Friday 4 December 2015

Travel is good for the soul

A super quick blogpost, as it's easier than trying to abbreviate to a Tweet!

"Travel is good for the soul" is a phrase that rings true to me. I like getting out and about,  having new experiences, seeing new things.

We also know that people are generally content to commute for up to an hour in each direction (whether by foot, cycle, bus, car or train).

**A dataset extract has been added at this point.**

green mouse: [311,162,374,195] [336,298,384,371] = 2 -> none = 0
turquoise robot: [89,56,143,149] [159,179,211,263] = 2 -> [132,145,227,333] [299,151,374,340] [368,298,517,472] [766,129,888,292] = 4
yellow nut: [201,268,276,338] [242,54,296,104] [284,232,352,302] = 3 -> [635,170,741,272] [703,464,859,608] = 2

I suspect that people are unhappy if they don't get some travelling done most days.

How can our desire to travel, and maybe an innate need to get out and about, be squared with reducing our travel-related carbon footprint?

1. Separate 'travel' from 'delivery'.
a) If I walk to a local charity shop and buy a pair of second-hand jeans there, I can cut out a motorised journey to a shopping centre, or a delivery van being driven to my home following my online purchase. The jeans are likely to have been delivered, maybe on foot, to the shop by a local resident from their home, rather than being transported from a manufacturing company overseas to a wholesaler to a retailer, then taken home by me.
b) If some of the food I buy has been grown locally rather than abroad, I have reduced energy consumption on delivery.
c) Ask your cafe to serve you your coffee in washable crockery rather than disposable, reducing in a small way the number of journeys delivering consumables to the cafe and delivering waste to recycling/landfill.

2. Think about what you want to see and why.
Do you really benefit by going to New York as a Londoner? Might you get the same adventures being a tourist in your own backyard? Book a hotel near where you live, do some of the tourist things you haven't done locally, walking and cycling around lots, eat at restaurants you wouldn't normally eat in, join a tourist walk or ride.

Look closer at where you live; maybe get into pavement geology! Might an hour wandering around identifying local trees nurture your soul as much as a trip to Kew Gardens?

3. I'm sure there are loads more things, but as I said this is a quick reply to a tweet. Feel free to add more in the comments section though!